Pub Date: April 1st, 2014
ISBN: 978-1-4391-9958-9
Publisher: Simon & Schuster

A comprehensive and compelling examination of The Duke.

Hollywood biographer Eyman (Empire of Dreams: The Epic Life of Cecil B. DeMille, 2010, etc.) goes beyond a mere cataloging of film credits and biographical highlights to illuminate the process that transformed Marion Morrison (1907-1979) into cinema’s most enduring symbol of masculinity, John Wayne. The poor son of a diffident man and a difficult mother, Wayne enjoyed social success in his school career due to his good looks, winning manner and athletic prowess. However, after an injury ended his football scholarship at the University of Southern California, he angled his way into a job as a prop boy at various movie studios. His commanding height, strength and graceful bearing were noted by director Raoul Walsh, who cast him in a small role, which led to a mostly undistinguished career cranking out generic, low-budget Westerns for Poverty Row studios such as Monogram and Republic. Eyman vividly evokes the humiliation and difficulty of those years in the trenches, where the canny Wayne devoted himself to learning every aspect of moviemaking and performing effectively for the camera. When John Ford gave Wayne his big break in Stagecoach (1939), the actor was ready. Eyman devotes much attention to the complicated but rewarding relationship between Wayne and Ford—the two would partner on an astonishing number of classic films—which would cement Wayne’s image in the public mind as film’s pre-eminent avatar of American manhood. Wayne’s personal life was as full of incident as his roles, including a tempestuous series of marriages, a long-term affair with screen siren Marlene Dietrich and controversy surrounding his conservative political views.

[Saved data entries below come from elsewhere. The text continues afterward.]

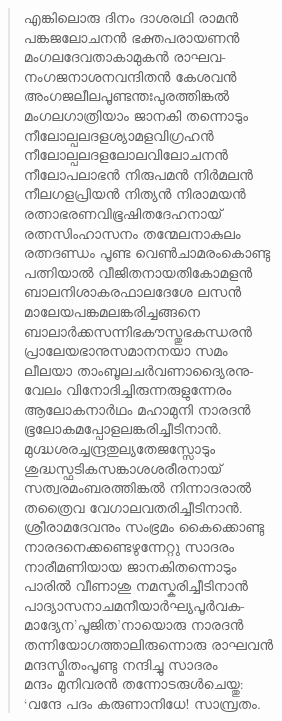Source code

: \begin{verse}
എങ്കിലൊരു ദിനം ദാശരഥി രാമന്‍\\
പങ്കജലോചനന്‍ ഭക്തപരായണന്‍\\
മംഗലദേവതാകാമുകന്‍ രാഘവ-\\
നംഗജനാശനവന്ദിതന്‍ കേശവന്‍\\
അംഗജലീലപൂണ്ടന്തഃപുരത്തിങ്കല്‍\\
മംഗലഗാത്രിയാം ജാനകി തന്നൊടും\\
നീലോല്പലദളശ്യാമളവിഗ്രഹന്‍\\
നീലോല്പലദളലോലവിലോചനന്‍\\
നീലോപലാഭന്‍ നിരുപമന്‍ നിര്‍മലന്‍\\
നീലഗളപ്രിയന്‍ നിത്യന്‍ നിരാമയന്‍\\
രത്നാഭരണവിഭൂഷിതദേഹനായ്\\
രത്നസിംഹാസനം തന്മേലനാകുലം\\
രത്നദണ്ഡം പൂണ്ട വെണ്‍ചാമരംകൊണ്ടു\\
പത്നിയാല്‍ വീജിതനായതികോമളന്‍\\
ബാലനിശാകരഫാലദേശേ ലസന്‍\\
മാലേയപങ്കമലങ്കരിച്ചങ്ങനെ\\
ബാലാര്‍ക്കസന്നിഭകൗസ്തുഭകന്ധരന്‍\\
പ്രാലേയഭാനുസമാനനയാ സമം\\
ലീലയാ താംബൂലചര്‍വണാദ്യൈരനു-\\
വേലം വിനോദിച്ചിരുന്നരുളുന്നേരം\\
ആലോകനാര്‍ഥം മഹാമുനി നാരദന്‍\\
ഭൂലോകമപ്പോളലങ്കരിച്ചീടിനാന്‍.\\
മുഗ്ദ്ധശരച്ചന്ദ്രതുല്യതേജസ്സോടും\\
ശുദ്ധസ്ഫടികസങ്കാശശരീരനായ്\\
സത്വരമംബരത്തിങ്കല്‍ നിന്നാദരാല്‍\\
തത്രൈവ വേഗാലവതരിച്ചീടിനാന്‍.\\
ശ്രീരാമദേവനും സംഭ്രമം കൈക്കൊണ്ടു\\
നാരദനെക്കണ്ടെഴുന്നേറ്റു സാദരം\\
നാരീമണിയായ ജാനകിതന്നൊടും\\
പാരില്‍ വീണാശു നമസ്കരിച്ചീടിനാന്‍\\
പാദ്യാസനാചമനീയാര്‍ഘ്യപൂര്‍വക-\\
മാദ്യേന’പൂജിത’നായൊരു നാരദന്‍\\
തന്നിയോഗത്താലിരുന്നൊരു രാഘവന്‍\\
മന്ദസ്മിതംപൂണ്ടു നന്ദിച്ചു സാദരം\\
മന്ദം മുനിവരന്‍ തന്നോടരുള്‍ചെയ്തു:\\
‘വന്ദേ പദം കരുണാനിധേ! സാമ്പ്രതം.\\

\end{verse}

Throughout, Eyman portrays Wayne as a man of hidden dimensions: a regular guy who liked to smoke and drink with his buddies and who was also a formidable chess player; a controlling figure on the set also capable of tremendous kindness and generosity; and an untrained actor who mastered the art of film performance.

Insightful, exhaustive and engrossing—a definitive portrait of the man and the legend.